[[ DATASET RECORDS, beginning ]]

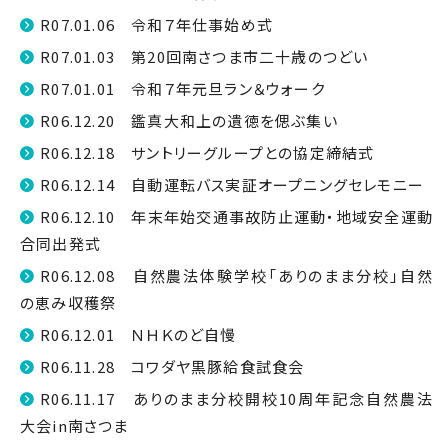
R07.01.06 令和７年仕事始め式
R07.01.03 第20回南さつま市二十歳のつどい
R07.01.01 令和７年元旦ラン＆ウォーク
R06.12.20 鑑真大和上の遺徳を偲ぶ集い
R06.12.18 サントリーグループとの協定締結式
R06.12.14 自動運転バス実証オープニングセレモニー
R06.12.10 年末年始交通事故防止運動・地域安全運動
合同出発式
R06.12.08 自然農法体験学校「ありのまま分校」自然
の恵み収穫祭
R06.12.01 ＮＨＫのど自慢
R06.11.28 コワダヤ黒豚給食試食会
R06.11.17 ありのまま分校開校10周年記念自然農法
大会in南さつま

[[ DATASET RECORDS, end ]]

The copy must reproduce the listing above verbatim and contain no pictures.

ANSWER BELOW>
R07.01.06 令和７年仕事始め式
R07.01.03 第20回南さつま市二十歳のつどい
R07.01.01 令和７年元旦ラン＆ウォーク
R06.12.20 鑑真大和上の遺徳を偲ぶ集い
R06.12.18 サントリーグループとの協定締結式
R06.12.14 自動運転バス実証オープニングセレモニー
R06.12.10 年末年始交通事故防止運動・地域安全運動
合同出発式
R06.12.08 自然農法体験学校「ありのまま分校」自然
の恵み収穫祭
R06.12.01 ＮＨＫのど自慢
R06.11.28 コワダヤ黒豚給食試食会
R06.11.17 ありのまま分校開校10周年記念自然農法
大会in南さつま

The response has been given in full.